The Presentation of Christ
Crispin Harrison CR
Although the Christmas season ends with the Baptism of Our Lord, a beautiful afterglow occurs on 2 February with the feast of the Presentation of Christ in the Temple. This commemorates the gospel stories in Luke 2.22-39. They fall into three parts: the Purification of the Blessed Virgin Mother of Jesus, the Presentation of the Saviour to God his Father, and the meeting with Simeon and Anna.
Blessed Mary observed the legal requirements of the Mosaic Law, Leviticus 12, though she needed no purification. She went to the temple in Jerusalem carrying Jesus in her arms and accompanied by her husband Joseph and there they offered the required sacrifice. St Luke sees in their devotion other fulfilments of the law of God. The child is presented and consecrated to the Lord, Exodus 13.1-2. His mother hallowed Jesus, like Samuel, for God’s service. But Jesus is far greater than Samuel as Luke shows in Gabriel’s message to Mary.
Their words invite us to wonder who this baby was. He looked like a child; he behaved like a child. He was a child, and yet faith discerns him to be ‘our Lord Jesus Christ, the Son of God, who is both God and man, one Christ, equal to the Father as touching his Godhead: less than the Father as touching his manhood’ [Athanasian Creed]. So we rightly sing at Mass in the Gloria in excelsis Deo, addressing the Lord Jesus Christ, ‘You alone are the Holy One, you alone are the Lord, you alone are the Most High, Jesus Christ, with the Holy Spirit, in the glory of God the Father.’ When Mary entered the temple courts, bearing the Christ child, Malachi’s prophecy [3.1] was fulfilled, ‘The Lord will come to his temple.’ This inspired the opening words of the lovely Candlemas hymn, ‘Hail to the Lord who comes, comes to his temple gate.’
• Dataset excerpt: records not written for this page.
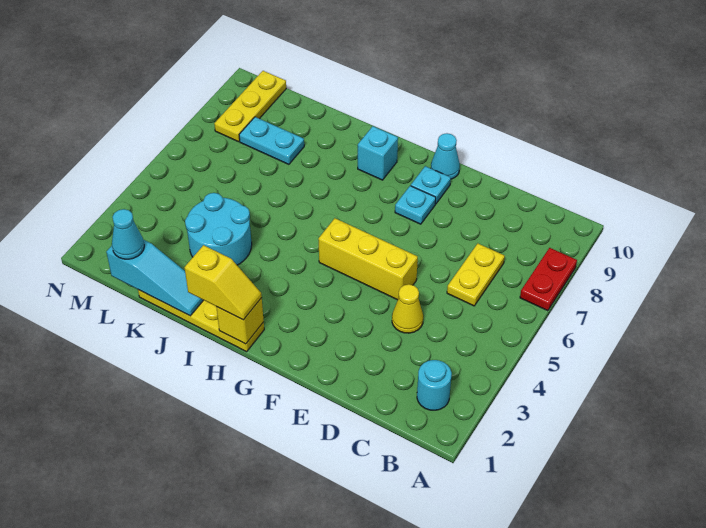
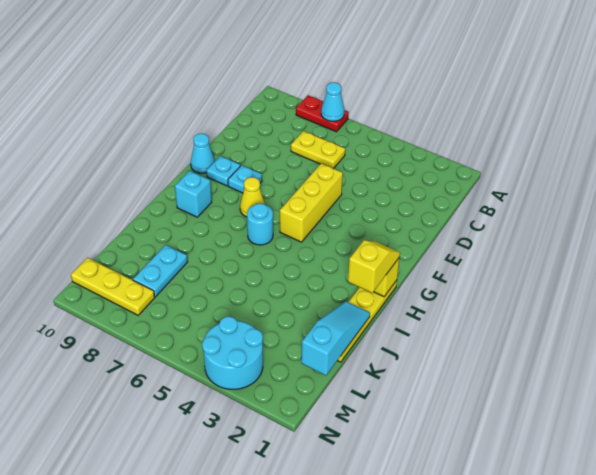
cyan round brick B2 level 1 -> cyan round brick H6 level 1
yellow cone D4 level 1 -> yellow cone G7 level 1
cyan round brick J3:K4 level 1 -> cyan round brick M3:N4 level 1
cyan cone L1 level 3 -> cyan cone A7 level 2

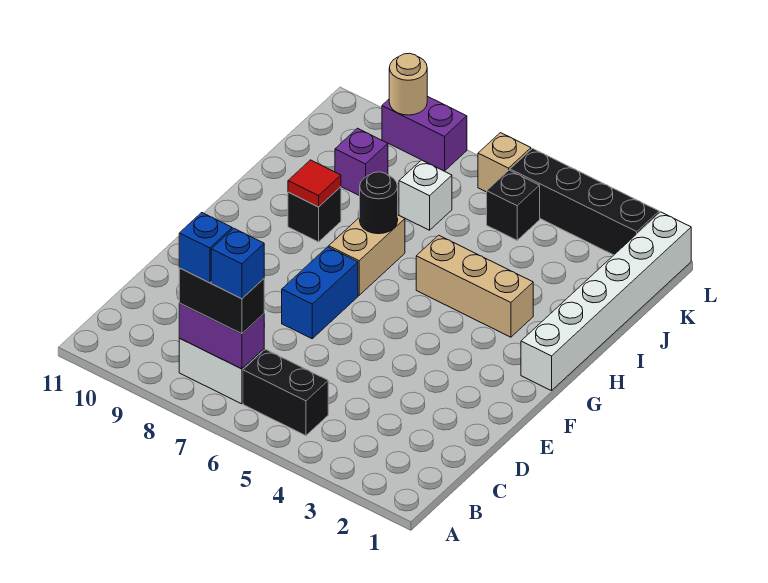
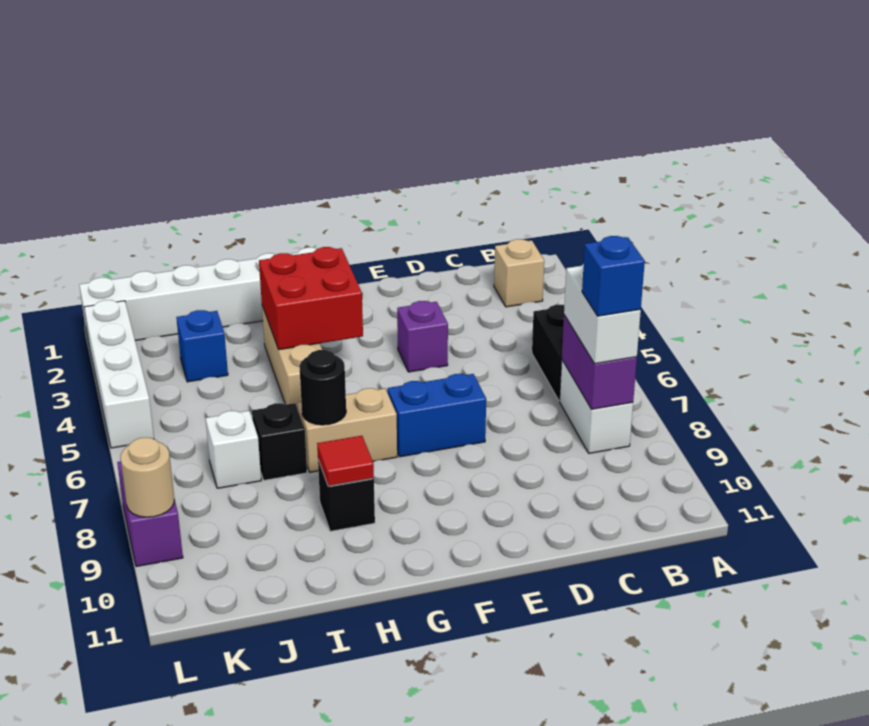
black brick B7:B8 level 3 -> white brick B7:B8 level 3
blue brick B7 level 4 -> blue brick J3 level 1
none -> red brick G3:H4 level 2
purple brick J9 level 1 -> purple brick E4 level 1
black brick K5 level 1 -> black brick I7 level 1
black brick L2:L5 level 1 -> white brick L2:L5 level 1
tan brick L6 level 1 -> tan brick B2 level 1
No wonder Simeon and Anna rejoiced to meet the long-expected Saviour-King and inspired by the Holy Spirit they prophesied his future accomplishments. Their life-long devotion was rewarded. In our hearts we go with them to meet Jesus, this baby Jew, the glory of God’s people Israel but also a light to reveal God to all nations. The light will enlighten everyone, John 1.9-13. The darkness of evil, the opposition culminating in his passion and death, will not overwhelm nor extinguish the Light of God. Pain and suffering, which his mother and all his followers experience, will triumph in resurrection.
The church in Jerusalem in the fourth century marked this day with a procession in which all carried lighted candles to demonstrate that Jesus is the Light of the world and that those who carry his light are to be lights in the world. This observance of Candlemas spread throughout the Church. It is good to light a candle on this feast in thanksgiving for what Christ is and has achieved and as a reminder that we should shed his light around us.
With the greater desire these days to understand and appreciate other faiths, it is important that Christians confidently and courteously testify to our faith in Jesus, our incarnate Lord and God, the light of all the nations in the world.